The whole purpose of this blog was to tell the tale of my great adventure, and it was intended to be great.  Interesting encounters, epiphanies, revolutions of the mind, body and spirit, or perhaps even political revolutions and revolutionaries would be among the stories told. Instead, I bore myself by my writing which must mean that this blog must be boring to anyone who may care to read.  (Yes, I understand that I am my own worst critic.)  That makes me know that my adventure has gone array, as it revered the same purpose as my blog. And I can trace it back to fear. Fear of not knowing how I was going to eat next month when instarted running out of money, fear of the storm, fear of solitude, fear of self-reflection. I let these fears and a series of obstacles, some big and some minor ones, overcome me. So I fell into what was comfortable. Comfortable is boring. It's worse than that, in fact. It's uninspiring. I came on this trip to be inspired. I came on this trip to be inspired, mostly, by...myself.

I quit writing around the time I quit being inspired.  I should have quit even before that, but I felt this obligation, this promise I had made to myself and others about writing.  I could write about more of the people I've met because they are interesting people and I have been inspired in their abilities to overcome tragedy, but somehow their tragic stories full of resiliency seem off-limits.
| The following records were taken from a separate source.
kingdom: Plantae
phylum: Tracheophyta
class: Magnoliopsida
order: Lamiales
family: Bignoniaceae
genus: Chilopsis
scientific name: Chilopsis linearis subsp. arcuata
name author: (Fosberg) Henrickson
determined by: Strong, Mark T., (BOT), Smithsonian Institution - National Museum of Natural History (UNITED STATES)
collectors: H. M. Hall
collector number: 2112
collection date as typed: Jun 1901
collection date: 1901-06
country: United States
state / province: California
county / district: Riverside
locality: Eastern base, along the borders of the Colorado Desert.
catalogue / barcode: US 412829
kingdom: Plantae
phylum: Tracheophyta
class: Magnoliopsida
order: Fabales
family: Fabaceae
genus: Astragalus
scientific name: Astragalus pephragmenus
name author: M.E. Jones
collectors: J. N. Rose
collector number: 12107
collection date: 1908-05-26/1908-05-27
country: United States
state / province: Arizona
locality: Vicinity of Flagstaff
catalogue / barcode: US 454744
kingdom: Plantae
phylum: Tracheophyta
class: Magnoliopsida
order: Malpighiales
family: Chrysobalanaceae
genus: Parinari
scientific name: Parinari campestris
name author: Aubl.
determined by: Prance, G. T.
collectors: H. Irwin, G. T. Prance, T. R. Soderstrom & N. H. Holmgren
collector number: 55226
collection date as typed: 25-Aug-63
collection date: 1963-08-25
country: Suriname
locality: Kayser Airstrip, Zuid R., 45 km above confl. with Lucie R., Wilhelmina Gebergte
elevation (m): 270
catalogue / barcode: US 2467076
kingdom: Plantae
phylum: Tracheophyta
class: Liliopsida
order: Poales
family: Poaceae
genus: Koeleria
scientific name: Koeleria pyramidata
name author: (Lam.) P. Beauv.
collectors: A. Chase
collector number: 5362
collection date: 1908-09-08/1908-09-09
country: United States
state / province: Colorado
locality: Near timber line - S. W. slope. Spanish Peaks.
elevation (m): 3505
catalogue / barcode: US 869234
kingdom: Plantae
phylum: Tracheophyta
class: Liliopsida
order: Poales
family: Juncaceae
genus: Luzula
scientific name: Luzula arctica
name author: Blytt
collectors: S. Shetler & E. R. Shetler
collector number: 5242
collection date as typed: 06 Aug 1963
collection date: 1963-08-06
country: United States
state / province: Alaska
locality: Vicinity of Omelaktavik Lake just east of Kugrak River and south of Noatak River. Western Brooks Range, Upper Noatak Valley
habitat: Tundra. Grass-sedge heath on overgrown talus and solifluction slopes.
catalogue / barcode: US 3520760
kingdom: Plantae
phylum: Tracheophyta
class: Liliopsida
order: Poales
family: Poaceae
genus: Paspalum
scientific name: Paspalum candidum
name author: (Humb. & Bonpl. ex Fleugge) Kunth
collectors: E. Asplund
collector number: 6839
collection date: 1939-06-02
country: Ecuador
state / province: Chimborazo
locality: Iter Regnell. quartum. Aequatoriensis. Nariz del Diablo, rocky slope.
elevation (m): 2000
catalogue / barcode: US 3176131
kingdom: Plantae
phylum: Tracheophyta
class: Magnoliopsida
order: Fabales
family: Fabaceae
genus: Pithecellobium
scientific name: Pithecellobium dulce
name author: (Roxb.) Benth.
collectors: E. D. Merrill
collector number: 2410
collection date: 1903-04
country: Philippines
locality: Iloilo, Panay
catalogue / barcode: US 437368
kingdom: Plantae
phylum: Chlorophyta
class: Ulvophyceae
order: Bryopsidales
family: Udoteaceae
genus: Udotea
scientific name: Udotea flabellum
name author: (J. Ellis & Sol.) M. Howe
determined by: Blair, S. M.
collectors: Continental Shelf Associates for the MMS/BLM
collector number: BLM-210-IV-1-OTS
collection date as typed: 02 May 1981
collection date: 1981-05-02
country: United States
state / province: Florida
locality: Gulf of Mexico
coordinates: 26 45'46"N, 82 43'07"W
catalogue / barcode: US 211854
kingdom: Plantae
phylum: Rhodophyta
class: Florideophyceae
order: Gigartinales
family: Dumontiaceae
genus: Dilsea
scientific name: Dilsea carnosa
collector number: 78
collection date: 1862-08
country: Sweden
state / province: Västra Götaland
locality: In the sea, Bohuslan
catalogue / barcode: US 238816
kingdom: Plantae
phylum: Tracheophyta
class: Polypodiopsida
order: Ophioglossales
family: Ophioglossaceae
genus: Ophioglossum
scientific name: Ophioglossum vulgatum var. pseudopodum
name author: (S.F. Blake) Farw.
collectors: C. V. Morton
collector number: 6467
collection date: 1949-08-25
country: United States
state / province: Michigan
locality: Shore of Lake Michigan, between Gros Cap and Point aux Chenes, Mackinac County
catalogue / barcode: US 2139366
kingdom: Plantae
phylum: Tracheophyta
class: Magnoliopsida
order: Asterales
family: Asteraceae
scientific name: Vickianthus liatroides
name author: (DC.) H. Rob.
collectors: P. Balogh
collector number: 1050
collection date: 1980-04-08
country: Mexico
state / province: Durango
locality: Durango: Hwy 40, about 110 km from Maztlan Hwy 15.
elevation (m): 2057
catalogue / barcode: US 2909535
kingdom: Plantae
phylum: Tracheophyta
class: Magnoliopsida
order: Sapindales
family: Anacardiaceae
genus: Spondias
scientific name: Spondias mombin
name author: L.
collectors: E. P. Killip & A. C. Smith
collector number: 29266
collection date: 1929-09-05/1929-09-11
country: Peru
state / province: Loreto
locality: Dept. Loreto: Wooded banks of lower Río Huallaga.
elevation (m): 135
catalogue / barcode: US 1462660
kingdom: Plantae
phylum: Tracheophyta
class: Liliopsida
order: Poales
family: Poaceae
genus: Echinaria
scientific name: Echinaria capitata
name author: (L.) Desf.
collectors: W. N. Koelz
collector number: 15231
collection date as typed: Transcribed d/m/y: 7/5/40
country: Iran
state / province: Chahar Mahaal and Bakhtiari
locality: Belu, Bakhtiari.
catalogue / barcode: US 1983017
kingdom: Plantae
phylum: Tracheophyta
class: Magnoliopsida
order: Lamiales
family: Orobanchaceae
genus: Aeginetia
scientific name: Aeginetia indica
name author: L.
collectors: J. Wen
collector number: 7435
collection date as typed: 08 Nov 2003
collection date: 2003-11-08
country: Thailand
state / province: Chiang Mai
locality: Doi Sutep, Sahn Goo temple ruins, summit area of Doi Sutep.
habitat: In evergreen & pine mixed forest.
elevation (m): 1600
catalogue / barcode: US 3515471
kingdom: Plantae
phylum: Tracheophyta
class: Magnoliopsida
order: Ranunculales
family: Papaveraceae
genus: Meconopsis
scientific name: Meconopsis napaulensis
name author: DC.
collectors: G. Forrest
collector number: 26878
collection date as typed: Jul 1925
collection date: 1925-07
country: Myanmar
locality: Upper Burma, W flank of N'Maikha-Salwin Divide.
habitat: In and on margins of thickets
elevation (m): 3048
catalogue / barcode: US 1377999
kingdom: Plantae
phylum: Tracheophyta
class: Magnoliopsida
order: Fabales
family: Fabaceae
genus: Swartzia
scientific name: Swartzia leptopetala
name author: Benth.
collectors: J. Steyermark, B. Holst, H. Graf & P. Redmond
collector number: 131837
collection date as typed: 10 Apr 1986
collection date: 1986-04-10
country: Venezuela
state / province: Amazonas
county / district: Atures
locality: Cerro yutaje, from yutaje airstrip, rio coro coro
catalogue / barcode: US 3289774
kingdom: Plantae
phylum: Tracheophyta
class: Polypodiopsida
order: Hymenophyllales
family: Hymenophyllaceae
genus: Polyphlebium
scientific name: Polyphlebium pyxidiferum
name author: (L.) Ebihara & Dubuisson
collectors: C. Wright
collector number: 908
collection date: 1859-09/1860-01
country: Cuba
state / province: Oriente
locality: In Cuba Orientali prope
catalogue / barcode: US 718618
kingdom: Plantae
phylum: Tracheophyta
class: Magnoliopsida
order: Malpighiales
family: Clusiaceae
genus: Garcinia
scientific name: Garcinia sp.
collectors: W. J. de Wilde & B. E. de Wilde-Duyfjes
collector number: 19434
So I am left speechless. Or blogless in this case. I could give you a great rundown on the state of Carlo's bakery and what kind of cakes the Cake Boss is making in Hoboken, NJ this week. Unfortunately, that's about it. I haven't even seen a cute surfer boy to literal drool over.

So, that's it. I've decided to come home at the end of the month. If there's one thing that inspires me, it's West Virginia in the Fall. Don't get me wrong, I miss my family and my friends, but right now, above all else, I really miss the leaves. They inspire me. Next to work and obsessing over my flaws, it consumes my thoughts. Don't worry, this doesn't mean my journey is coming to an end...in fact, it's just beginning. Or starting over.  Or continuing.  It's taking a different direction.  I do not plan on staying home for long, but then again, I threw planning out the window when I made the decision to venture out of my comfort zone, so who knows what the future holds.

So give me my ten hail Mary's and let me be on my merry way. Once you confess and repent, you're through, right? Isn't that how it works?

Anybody know how to hail Mary?  

Crap. There's another roadblock.

Hey wait, is that a hottie surfer boy I see?  :-)

(Rhetorical PS to self:  Why do all the surfers have to be white boys?)